O relator da Lava Jato no STF, Luiz Edson Fachin resolveu adiar a decisão de medida que Teori Zavascki havia autorizado em fevereiro, a pedido da PGR: que fosse apurado no STF todos os registros de acesso do advogado Eduardo Antônio Lucho Ferrão às dependências da Corte, em Brasília. Eduardo Ferrão, gaúcho de nascimento e formação,  é advogado da OAS e tem banca com a qual colabora há muito tempo o ex-ministro Nelson Jobim

Segundo o procurador-geral da República, Rodrigo Janot, Ferrão foi o interlocutor incumbido por Sarney e Renan de tentar influenciar o ministro Teori Zavascki, então relator da Lava Jato no STF, a limitar o alcance da operação.

Em uma das conversas gravadas por Sérgio Machado, o assunto é como ter acesso a Teori Zavascki. José Sarney e Renan Calheiros lembram do advogado Eduardo Ferrão. "O Ferrão é muito amigo do Teori", diz Sarney. Ferrão defendeu Renan no caso Mônica Veloso.

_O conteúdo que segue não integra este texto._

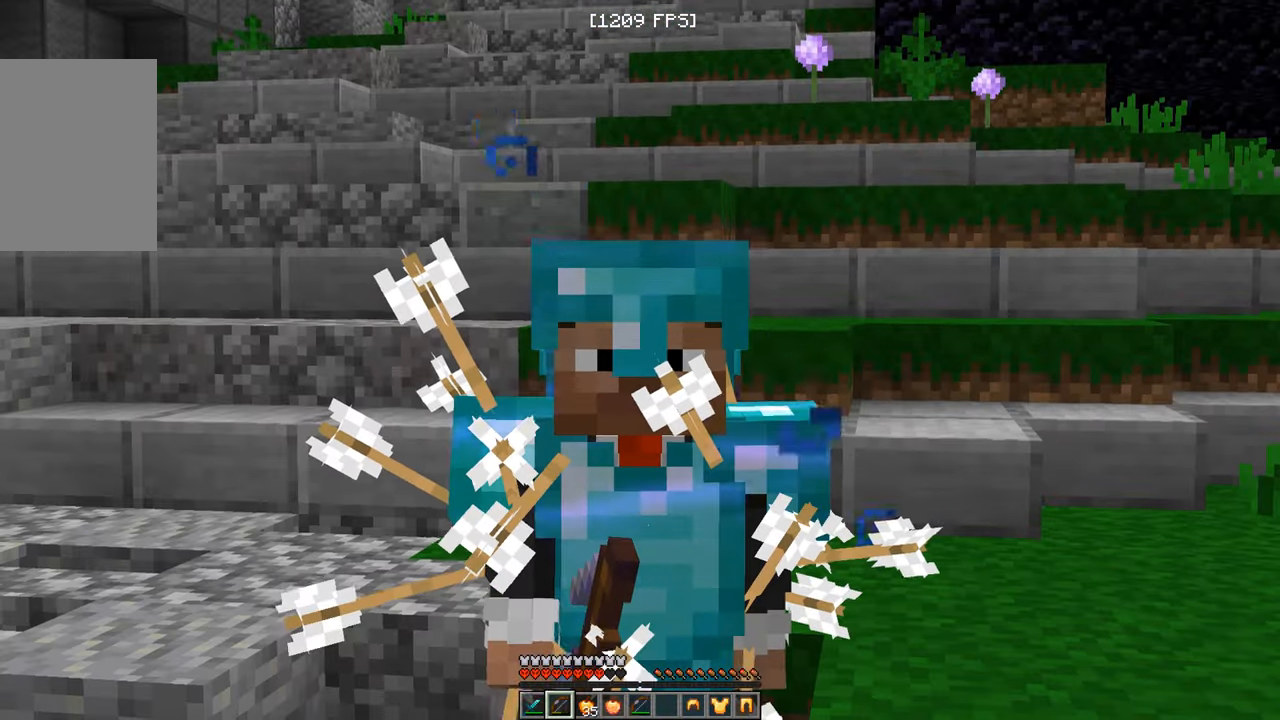
{"keys": [], "mouse": [], "events": []}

A indefinição ocorre devido a um pedido feito pela Ordem dos Advogados do Brasil (OAB) para que Fachin reconsidere a providência. A entidade argumentou que a diligência solicitada pela PGR viola as prerrogativas constitucionais da advocacia. Para a OAB, é irrelevante para a investigação quantas visitas ou audiências foram feitas pelo advogado no STF. “Se o fez, e quantas vezes o fez, estava no desempenho de seu exercício profissional, cuja lei de regência assegura seu livre ingresso e permanência em qualquer órgão publico”, diz o texto da entidade. Sobre esse ponto, Fachin escreveu em seu despacho que ainda irá se manifestar.